Here are some potential advantages of using artificial intelligence in drug development:
- Target identification: AI can be used to sift through vast amounts of structured and unstructured data to enhance disease understanding and more accurately identify relevant drug targets.
- Lead compound generation: AI can help screen trillions of molecules to identify the most promising ones; or predict protein structures and interactions to increase the likelihood that compounds will be effective.
- Predicting efficacy and safety: AI can be used to predict absorption, distribution, metabolism, and excretion (ADME) properties in silico, or to assess whether pharmaceutical compounds that work in animal models are suitable for use in humans and predict safety issues.
- Patient selection: AI can help determine which populations are most likely to respond to treatment to develop the right inclusion and exclusion criteria and biomarkers.
- Preventing patients from dropping out of clinical trials: AI can be used to develop “patient companions”—digital personalized messages to support patients during trials to encourage them to stay engaged and seek feedback. AI can also provide tailored responses to participants’ questions.
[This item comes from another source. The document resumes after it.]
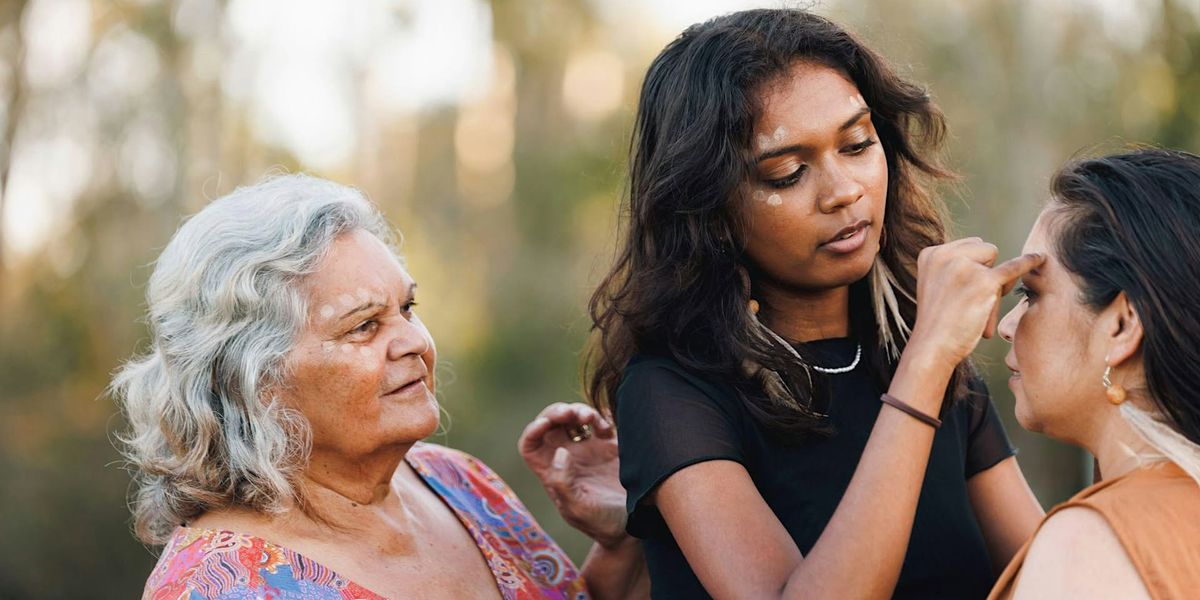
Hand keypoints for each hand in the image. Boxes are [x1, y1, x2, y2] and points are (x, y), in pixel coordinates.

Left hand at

- Find the perfect place to conduct clinical trials: Since some sites have difficulty recruiting or enrolling patients in trials, AI can be used to understand these demographic variables and see what trials are being run by competitors at those sites.
The application of artificial intelligence in clinical trials
Importantly, AI combined with computational biology and modeling can be used to form synthetic control arms of research to compare experimental drugs to standards of care, other drugs, or drug combinations. This is a relatively new and growing field known as “in silico” clinical trials, in which computer models of a specific disease form virtual cohorts to test the safety and/or efficacy of new drugs.
By using computer simulations, we can combine different parameters of disease, age and gender, for example, one at a time and in different combinations to test the potential effectiveness of a drug in thousands of virtual patients. We have the potential to see thousands of changes. We can test multiple compounds, which is not possible in a traditional clinical trial setting. Therefore, we can achieve statistically significant results with fewer unsuccessful trials.
AI could also alleviate the need for animal testing on some levels. In silico, modeling for translational medicine allows drug developers to better understand how a drug responds in humans, rather than seeing how animals react and hoping the same effects translate in humans. Almost 90 percent of drugs that show promise in animal studies are not safe or effective in humans.
The ability of artificial intelligence to reduce the cost of drug development
Finally, there is the cost factor. We know the costs involved in developing new and better treatments. By being able to design medicines faster with better efficacy and fewer side effects, drugmakers can develop and ultimately sell medicines in a more affordable way.
I believe that within 5 to 10 years of greater use of AI in drug development and testing, we will see a complete change in the economics of drug development. This is especially important for narrowly-targeted therapies and orphan disease therapies—diseases that affect a small number of patients, where investment in drug development may not be balanced against the rate of return.
The increasing use of artificial intelligence will also create opportunities for new small companies to succeed in drug development.
Further improvements and use of artificial intelligence in drug development are critical to continuing patient-centered approaches to care, improving and extending people’s lives—even those with rare but serious diseases without substantial financial incentives to invest Time and resources to develop effective new treatments in traditional ways.